* [Selected extract]
· · · ·
Yes, if you know how to do it, you can double the value of your money — at least the collectible part.
Here’s the deal:
You buy a coin for, let’s say, ten bucks. Then you hold it for a couple of decades and bring it back to your coin dealer. You’ll get at the maximum, five bucks for your trouble, but if you deal with wholesalers, as I do, you get a QUARTER of the price back, because they have to wholesale it for half, see?
So you’ve got some coins, but they aren’t very rare, very scarce or very desirable. In fact, they fall into the category of “junk collectibles”, which are things that only a collector could love, and for which the market is very limited.
Now what?
Now you listen very carefully, while I tell you the secret, which most folks will neither get, nor believe.
You can easily get the full retail value of your coin OR MORE, just by the process of a “Value Added” strategy, and I’ll tell you exactly how it’s done:
Let’s take a very ordinary 1944 Mercury dime. Okay, put it into a flip, and paint the flip, sign the flip, and mount the flip in a $4 mini-frame, and sell it for $39.95, which brings in a lot more than the coin ever would, as a coin.
Get it???
That’s it, that’s the whole secret. You’re making a FINE ART PAINTING, a miniature fine art painting, but a fine art painting nevertheless. It also happens to incorporate a coin, so it’s more correctly called a “collage”, or “multimedia” than a “painting”, but it’s up to you — those words are all about marketing, not about art.
So if you have some coins that are unusual enough, nobody knows the values. This is both a good thing and a bad thing.
You show a flip featuring a walking Liberty silver half dollar. First of all, any COIN collector is going to evaluate the offering by the state of the coin, more than the artwork, but an ART collector will look at the thing as a whole art piece.
And that’s my point. You’re changing the coin from a coin to something incorporated in a work of art, and that’s hard to calculate value.
· · · ·
* [Exercise data]

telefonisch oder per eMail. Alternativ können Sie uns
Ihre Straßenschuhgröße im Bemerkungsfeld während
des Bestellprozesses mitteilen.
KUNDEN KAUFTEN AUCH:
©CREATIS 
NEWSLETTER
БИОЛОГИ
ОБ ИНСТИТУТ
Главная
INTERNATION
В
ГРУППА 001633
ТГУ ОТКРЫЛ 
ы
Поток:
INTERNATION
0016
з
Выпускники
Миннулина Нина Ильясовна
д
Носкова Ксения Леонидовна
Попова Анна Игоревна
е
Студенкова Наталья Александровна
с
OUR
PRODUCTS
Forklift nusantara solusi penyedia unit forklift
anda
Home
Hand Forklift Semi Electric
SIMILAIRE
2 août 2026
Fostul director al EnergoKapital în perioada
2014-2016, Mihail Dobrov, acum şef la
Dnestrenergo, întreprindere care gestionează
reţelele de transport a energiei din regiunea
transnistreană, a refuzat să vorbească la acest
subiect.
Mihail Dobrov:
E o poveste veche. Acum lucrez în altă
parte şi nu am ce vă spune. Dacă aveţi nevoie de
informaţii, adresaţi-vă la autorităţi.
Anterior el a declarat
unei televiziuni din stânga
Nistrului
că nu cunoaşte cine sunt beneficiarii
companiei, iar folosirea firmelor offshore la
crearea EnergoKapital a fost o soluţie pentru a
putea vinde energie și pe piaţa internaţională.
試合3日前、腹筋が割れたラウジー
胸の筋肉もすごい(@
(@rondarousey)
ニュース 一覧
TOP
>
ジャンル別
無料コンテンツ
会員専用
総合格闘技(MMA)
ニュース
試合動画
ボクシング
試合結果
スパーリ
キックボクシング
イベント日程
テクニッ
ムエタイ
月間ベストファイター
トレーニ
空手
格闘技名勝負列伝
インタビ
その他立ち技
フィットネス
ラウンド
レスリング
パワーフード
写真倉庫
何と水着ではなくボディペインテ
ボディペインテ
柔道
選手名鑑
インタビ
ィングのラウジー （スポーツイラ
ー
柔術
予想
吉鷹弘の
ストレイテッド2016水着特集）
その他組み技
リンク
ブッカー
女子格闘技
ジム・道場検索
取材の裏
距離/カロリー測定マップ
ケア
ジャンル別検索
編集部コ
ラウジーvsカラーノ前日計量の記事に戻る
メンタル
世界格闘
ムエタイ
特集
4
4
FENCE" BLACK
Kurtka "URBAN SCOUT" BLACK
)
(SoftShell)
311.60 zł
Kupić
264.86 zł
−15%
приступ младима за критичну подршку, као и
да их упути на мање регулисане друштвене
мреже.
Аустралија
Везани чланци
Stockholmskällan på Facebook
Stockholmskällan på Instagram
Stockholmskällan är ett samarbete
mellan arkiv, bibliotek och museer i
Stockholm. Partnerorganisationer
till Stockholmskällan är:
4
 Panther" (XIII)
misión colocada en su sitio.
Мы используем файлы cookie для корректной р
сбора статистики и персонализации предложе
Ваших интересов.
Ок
· · · ·
* [What the task requires]
Can you reproduce the text on coin art word for word, from "You show a flip" up to and including "to calculate value."? The material placed after the text on coin art is separate from that text.

* [Written solution]
You show a flip featuring a walking Liberty silver half dollar. First of all, any COIN collector is going to evaluate the offering by the state of the coin, more than the artwork, but an ART collector will look at the thing as a whole art piece.
And that’s my point. You’re changing the coin from a coin to something incorporated in a work of art, and that’s hard to calculate value.